E poi soprattutto per quanto riguarda la dimensione verticale, cioè nell'impostazione
della biografia, cioè delle cosiddette scelte di vita.
Ogni donna si pone presto o tardi domande del tipo: imparo una professione,
seguo una formazione che mi costa un grande impegno, ma ne vale veramente la
pena? La esercito, questa professione, e se sì, con quali modalità?

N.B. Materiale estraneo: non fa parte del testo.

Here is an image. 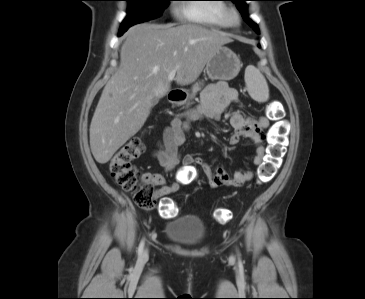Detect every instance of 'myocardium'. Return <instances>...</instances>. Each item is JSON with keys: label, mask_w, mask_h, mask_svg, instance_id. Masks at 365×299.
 Instances as JSON below:
<instances>
[{"label": "myocardium", "mask_w": 365, "mask_h": 299, "mask_svg": "<svg viewBox=\"0 0 365 299\" xmlns=\"http://www.w3.org/2000/svg\"><path fill=\"white\" fill-rule=\"evenodd\" d=\"M224 24L226 27L234 29L241 24V16L239 11L232 6L226 8L224 12Z\"/></svg>", "instance_id": "1"}]
</instances>
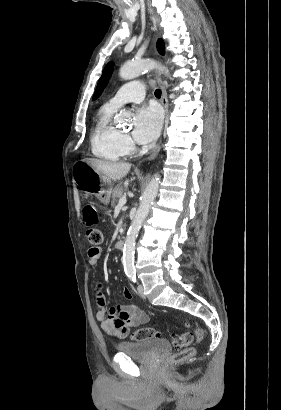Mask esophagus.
<instances>
[{
    "mask_svg": "<svg viewBox=\"0 0 281 410\" xmlns=\"http://www.w3.org/2000/svg\"><path fill=\"white\" fill-rule=\"evenodd\" d=\"M156 80L161 88L162 91V96H161V103L164 107L165 110V114H166V118L168 116V99H167V92H166V88L165 85L161 79V77L159 75H156ZM161 143H159L152 151V153L150 154V156L147 158V160H153L156 158V156L158 155L160 148H161Z\"/></svg>",
    "mask_w": 281,
    "mask_h": 410,
    "instance_id": "1",
    "label": "esophagus"
}]
</instances>
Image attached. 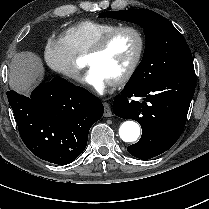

Scelgo il part-time, con tutti gli svantaggi dal punto di vista della professione
che questo tipo di impiego di solito comporta (vale a dire: poche prospettive
di carriera, minor retribuzione)? E così via. Ragion per cui fintanto
che non si risolve questa contraddizione, io mi sentirei di dire che il campo
delle professioni, nonostante gli enormi progressi e nonostante oggi si possa
andare fieri di progressi molto clamorosi e che fanno sensazione (come ad esempio
il fatto che un grosso TIR possa essere ormai guidato anche da una gentile signora,
o il fatto che vi sia già stata più di una donna tra gli astronauti
che sono andati nello spazio), la questione del lavoro di cura non è
affatto stata risolta. Per quanto possa sembrare paradossale, il mondo del lavoro
è proprio quello in cui la parità è più lontana.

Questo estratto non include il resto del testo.